## TAREFA A CUMPRIR 1
Responda com base no texto sobre o projeto de lei da festa:
(a) Qual é o número do projeto de lei que tramita na Câmara dos Deputados?
(b) De que região a proposta pretende fortalecer a economia?
(c) O que a lei federal permitirá, caso aprovada?

## TRECHO SELECIONADO
PROJETO DE LEI FEDERAL QUER INCLUIR FESTA NO CALENDÁRIO TURÍSTICO DO BRASIL

Enquanto o reconhecimento estadual já é realidade, tramita na Câmara dos Deputados o Projeto de Lei nº 4.967/2024, de autoria do deputado federal Daniel Barbosa (AL), que pretende incluir a Festa de Nossa Senhora do Bom Conselho no Calendário Turístico Oficial do Brasil.

A proposta visa ampliar o alcance da festividade, fomentar o turismo religioso nacional e fortalecer a economia da região do Agreste alagoano.

“A Festa de Nossa Senhora do Bom Conselho vai além de uma celebração da fé, também é um motor de desenvolvimento para Arapiraca e toda a região do Agreste. Colocar esse evento no Calendário Turístico Oficial do Brasil é reconhecer sua importância cultural e atrair visitantes de todo o país, fortalecendo nossa economia e o turismo regional,” destacou o parlamentar.

Caso aprovada, a lei federal permitirá a captação de recursos federais e maior divulgação em canais oficiais de turismo, potencializando investimentos e atraindo romarias de todo o Brasil.

Deputado Daniel Barbosa, autor do projeto de lei federal (Foto: Pablício Vieira/Ascom Arapiraca)

O reconhecimento como Patrimônio Cultural Imaterial abre caminhos para políticas de preservação, registro e transmissão intergeracional da tradição. A festa passa a ser, legalmente, parte do que se entende como memória coletiva do povo alagoano, com valor simbólico, espiritual e histórico.

Especialistas em patrimônio cultural destacam que a oficialização também estimula a educação patrimonial nas escolas, o envolvimento das novas gerações e o fortalecimento das manifestações populares.

## TAREFA A CUMPRIR 2
Nos registros, do início até a linha que contém "som är specialiserat på", troque "Lieferung" por "Versand" e reescreva essas linhas sem alterar mais nada.

## REGISTROS DE DADOS
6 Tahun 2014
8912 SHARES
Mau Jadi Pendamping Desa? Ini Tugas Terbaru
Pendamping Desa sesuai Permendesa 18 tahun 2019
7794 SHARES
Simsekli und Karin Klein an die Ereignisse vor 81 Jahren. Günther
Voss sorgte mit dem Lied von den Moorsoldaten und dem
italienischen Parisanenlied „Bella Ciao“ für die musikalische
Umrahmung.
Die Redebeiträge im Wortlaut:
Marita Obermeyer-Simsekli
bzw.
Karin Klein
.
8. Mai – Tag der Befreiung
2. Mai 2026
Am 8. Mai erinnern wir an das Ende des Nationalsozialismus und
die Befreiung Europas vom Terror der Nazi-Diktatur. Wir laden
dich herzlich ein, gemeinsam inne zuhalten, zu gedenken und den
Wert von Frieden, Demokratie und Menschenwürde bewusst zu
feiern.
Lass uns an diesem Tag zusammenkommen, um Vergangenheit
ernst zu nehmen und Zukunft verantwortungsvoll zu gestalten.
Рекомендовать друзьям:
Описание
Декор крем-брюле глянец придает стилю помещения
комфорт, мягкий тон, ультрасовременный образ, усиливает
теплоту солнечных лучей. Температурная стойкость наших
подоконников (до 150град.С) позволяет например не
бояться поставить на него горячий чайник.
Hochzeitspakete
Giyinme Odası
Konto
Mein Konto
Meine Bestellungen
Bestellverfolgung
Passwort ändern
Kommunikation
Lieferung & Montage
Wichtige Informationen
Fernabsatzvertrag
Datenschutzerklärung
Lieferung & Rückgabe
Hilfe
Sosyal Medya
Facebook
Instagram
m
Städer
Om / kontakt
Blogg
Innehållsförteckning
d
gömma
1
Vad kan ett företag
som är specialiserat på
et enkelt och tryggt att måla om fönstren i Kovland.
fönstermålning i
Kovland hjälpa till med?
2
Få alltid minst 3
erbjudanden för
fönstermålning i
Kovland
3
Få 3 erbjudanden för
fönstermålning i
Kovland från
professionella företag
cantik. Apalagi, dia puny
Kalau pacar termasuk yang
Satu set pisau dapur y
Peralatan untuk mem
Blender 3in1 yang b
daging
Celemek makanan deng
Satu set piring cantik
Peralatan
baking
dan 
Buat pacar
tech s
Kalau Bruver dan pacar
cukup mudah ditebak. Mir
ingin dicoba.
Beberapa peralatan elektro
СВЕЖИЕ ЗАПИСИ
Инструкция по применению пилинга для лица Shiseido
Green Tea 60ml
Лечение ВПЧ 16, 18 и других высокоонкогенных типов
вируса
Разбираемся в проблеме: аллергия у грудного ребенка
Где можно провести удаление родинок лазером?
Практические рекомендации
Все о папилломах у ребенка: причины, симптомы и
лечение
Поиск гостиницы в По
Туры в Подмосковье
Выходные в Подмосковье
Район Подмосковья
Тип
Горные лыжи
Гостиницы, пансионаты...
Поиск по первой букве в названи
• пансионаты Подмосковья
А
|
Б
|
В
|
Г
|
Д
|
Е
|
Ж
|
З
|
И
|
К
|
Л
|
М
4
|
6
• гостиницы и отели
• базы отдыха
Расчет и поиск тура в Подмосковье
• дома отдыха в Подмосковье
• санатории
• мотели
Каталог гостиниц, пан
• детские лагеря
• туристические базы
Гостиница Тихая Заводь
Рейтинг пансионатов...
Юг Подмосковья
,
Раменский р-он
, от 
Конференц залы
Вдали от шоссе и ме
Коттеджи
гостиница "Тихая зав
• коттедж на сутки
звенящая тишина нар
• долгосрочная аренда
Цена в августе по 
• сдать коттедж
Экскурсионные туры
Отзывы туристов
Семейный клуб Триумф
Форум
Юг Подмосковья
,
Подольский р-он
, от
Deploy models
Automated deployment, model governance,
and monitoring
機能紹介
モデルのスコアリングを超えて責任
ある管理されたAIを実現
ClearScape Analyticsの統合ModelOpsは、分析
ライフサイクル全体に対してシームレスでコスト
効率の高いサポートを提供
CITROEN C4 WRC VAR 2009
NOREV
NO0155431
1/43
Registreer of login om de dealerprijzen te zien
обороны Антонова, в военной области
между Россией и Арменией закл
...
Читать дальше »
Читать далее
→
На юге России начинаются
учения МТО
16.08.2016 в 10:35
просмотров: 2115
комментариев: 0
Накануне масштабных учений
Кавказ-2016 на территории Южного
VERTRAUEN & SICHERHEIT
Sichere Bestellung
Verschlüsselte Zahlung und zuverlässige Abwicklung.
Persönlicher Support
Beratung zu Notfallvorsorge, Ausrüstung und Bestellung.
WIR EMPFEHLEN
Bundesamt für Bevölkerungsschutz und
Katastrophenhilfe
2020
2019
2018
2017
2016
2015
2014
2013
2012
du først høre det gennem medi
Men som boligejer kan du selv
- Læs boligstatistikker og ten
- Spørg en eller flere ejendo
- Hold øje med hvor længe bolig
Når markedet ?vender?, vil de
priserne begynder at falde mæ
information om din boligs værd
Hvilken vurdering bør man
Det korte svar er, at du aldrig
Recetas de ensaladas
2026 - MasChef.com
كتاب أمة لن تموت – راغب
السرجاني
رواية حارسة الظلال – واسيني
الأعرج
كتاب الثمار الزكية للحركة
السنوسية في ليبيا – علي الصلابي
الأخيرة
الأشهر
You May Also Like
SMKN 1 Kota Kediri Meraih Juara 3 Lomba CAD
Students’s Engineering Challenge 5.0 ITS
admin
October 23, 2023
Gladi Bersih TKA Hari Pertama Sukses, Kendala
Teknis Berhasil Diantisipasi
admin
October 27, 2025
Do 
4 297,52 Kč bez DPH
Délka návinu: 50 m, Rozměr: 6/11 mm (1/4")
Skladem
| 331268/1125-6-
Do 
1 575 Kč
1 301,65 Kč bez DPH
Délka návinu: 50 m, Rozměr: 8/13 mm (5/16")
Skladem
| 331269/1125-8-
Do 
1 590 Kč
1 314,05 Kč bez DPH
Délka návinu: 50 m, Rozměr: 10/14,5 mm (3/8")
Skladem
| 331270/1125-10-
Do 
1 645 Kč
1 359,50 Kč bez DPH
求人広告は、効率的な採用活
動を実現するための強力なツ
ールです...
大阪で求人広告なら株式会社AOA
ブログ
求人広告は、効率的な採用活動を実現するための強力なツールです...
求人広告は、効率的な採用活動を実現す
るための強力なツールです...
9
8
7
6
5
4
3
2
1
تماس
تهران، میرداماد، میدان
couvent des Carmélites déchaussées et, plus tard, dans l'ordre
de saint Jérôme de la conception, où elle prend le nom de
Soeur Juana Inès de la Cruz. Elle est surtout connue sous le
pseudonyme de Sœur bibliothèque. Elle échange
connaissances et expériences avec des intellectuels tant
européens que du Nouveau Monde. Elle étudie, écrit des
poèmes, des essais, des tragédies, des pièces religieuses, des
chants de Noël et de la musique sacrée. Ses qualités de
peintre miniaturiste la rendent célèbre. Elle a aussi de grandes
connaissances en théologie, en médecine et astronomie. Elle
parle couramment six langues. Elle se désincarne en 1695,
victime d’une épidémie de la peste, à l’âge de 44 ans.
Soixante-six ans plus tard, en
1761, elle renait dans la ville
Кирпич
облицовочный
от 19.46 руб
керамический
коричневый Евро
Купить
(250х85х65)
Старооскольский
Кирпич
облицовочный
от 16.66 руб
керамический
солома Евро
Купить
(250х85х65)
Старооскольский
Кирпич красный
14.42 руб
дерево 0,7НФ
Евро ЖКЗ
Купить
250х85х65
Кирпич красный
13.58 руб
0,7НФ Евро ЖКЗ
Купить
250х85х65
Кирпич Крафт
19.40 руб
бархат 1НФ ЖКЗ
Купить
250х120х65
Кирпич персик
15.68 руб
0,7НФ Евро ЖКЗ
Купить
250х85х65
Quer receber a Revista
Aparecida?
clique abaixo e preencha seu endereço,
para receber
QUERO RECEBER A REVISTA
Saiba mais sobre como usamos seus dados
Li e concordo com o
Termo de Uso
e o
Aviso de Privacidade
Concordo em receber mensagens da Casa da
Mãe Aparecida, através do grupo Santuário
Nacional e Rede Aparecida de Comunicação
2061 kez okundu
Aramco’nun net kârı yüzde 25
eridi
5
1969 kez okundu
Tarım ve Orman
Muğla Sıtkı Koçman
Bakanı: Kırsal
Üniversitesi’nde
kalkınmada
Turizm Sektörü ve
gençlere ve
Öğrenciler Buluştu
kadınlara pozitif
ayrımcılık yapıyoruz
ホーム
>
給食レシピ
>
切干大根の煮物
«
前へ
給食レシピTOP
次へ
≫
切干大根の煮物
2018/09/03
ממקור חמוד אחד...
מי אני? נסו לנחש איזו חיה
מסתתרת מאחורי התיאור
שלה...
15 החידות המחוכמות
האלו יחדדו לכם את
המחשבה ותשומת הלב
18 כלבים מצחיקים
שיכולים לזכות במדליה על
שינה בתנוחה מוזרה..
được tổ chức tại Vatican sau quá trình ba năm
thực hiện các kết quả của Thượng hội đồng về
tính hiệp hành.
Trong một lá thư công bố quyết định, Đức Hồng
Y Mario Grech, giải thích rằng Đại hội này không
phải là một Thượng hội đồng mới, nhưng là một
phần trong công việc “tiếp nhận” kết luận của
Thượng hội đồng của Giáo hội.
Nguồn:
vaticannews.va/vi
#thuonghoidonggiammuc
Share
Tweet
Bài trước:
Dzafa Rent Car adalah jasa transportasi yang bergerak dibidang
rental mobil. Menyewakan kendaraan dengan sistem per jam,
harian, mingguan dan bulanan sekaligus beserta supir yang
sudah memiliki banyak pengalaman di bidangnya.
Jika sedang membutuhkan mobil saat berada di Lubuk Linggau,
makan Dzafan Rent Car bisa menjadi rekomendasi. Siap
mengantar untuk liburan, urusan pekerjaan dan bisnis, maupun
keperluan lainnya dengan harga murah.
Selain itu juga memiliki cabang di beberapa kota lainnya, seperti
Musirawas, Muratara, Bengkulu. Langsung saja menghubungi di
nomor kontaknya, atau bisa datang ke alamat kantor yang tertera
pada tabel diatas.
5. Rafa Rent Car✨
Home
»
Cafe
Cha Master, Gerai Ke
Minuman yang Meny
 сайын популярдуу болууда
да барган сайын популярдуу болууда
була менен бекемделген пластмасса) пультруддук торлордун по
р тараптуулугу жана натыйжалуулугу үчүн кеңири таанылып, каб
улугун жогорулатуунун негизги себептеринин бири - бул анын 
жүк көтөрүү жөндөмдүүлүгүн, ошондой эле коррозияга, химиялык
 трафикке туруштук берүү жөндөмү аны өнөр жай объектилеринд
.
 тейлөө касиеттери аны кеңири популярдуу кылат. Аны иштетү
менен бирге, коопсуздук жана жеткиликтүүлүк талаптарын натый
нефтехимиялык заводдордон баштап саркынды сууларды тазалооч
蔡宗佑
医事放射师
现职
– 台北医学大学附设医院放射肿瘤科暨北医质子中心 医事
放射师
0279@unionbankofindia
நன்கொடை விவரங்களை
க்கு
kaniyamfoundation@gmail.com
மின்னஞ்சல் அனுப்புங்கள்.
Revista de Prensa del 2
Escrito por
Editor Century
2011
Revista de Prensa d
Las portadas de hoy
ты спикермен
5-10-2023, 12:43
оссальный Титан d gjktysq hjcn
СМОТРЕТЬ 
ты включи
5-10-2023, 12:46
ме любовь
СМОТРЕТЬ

## ÁREA DE RESPOSTA 1
(a) Projeto de Lei nº 4.967/2024.
(b) Da região do Agreste alagoano.
(c) A captação de recursos federais e maior divulgação em canais oficiais de turismo.

## ÁREA DE RESPOSTA 2
6 Tahun 2014
8912 SHARES
Mau Jadi Pendamping Desa? Ini Tugas Terbaru
Pendamping Desa sesuai Permendesa 18 tahun 2019
7794 SHARES
Simsekli und Karin Klein an die Ereignisse vor 81 Jahren. Günther
Voss sorgte mit dem Lied von den Moorsoldaten und dem
italienischen Parisanenlied „Bella Ciao“ für die musikalische
Umrahmung.
Die Redebeiträge im Wortlaut:
Marita Obermeyer-Simsekli
bzw.
Karin Klein
.
8. Mai – Tag der Befreiung
2. Mai 2026
Am 8. Mai erinnern wir an das Ende des Nationalsozialismus und
die Befreiung Europas vom Terror der Nazi-Diktatur. Wir laden
dich herzlich ein, gemeinsam inne zuhalten, zu gedenken und den
Wert von Frieden, Demokratie und Menschenwürde bewusst zu
feiern.
Lass uns an diesem Tag zusammenkommen, um Vergangenheit
ernst zu nehmen und Zukunft verantwortungsvoll zu gestalten.
Рекомендовать друзьям:
Описание
Декор крем-брюле глянец придает стилю помещения
комфорт, мягкий тон, ультрасовременный образ, усиливает
теплоту солнечных лучей. Температурная стойкость наших
подоконников (до 150град.С) позволяет например не
бояться поставить на него горячий чайник.
Hochzeitspakete
Giyinme Odası
Konto
Mein Konto
Meine Bestellungen
Bestellverfolgung
Passwort ändern
Kommunikation
Versand & Montage
Wichtige Informationen
Fernabsatzvertrag
Datenschutzerklärung
Versand & Rückgabe
Hilfe
Sosyal Medya
Facebook
Instagram
m
Städer
Om / kontakt
Blogg
Innehållsförteckning
d
gömma
1
Vad kan ett företag
som är specialiserat på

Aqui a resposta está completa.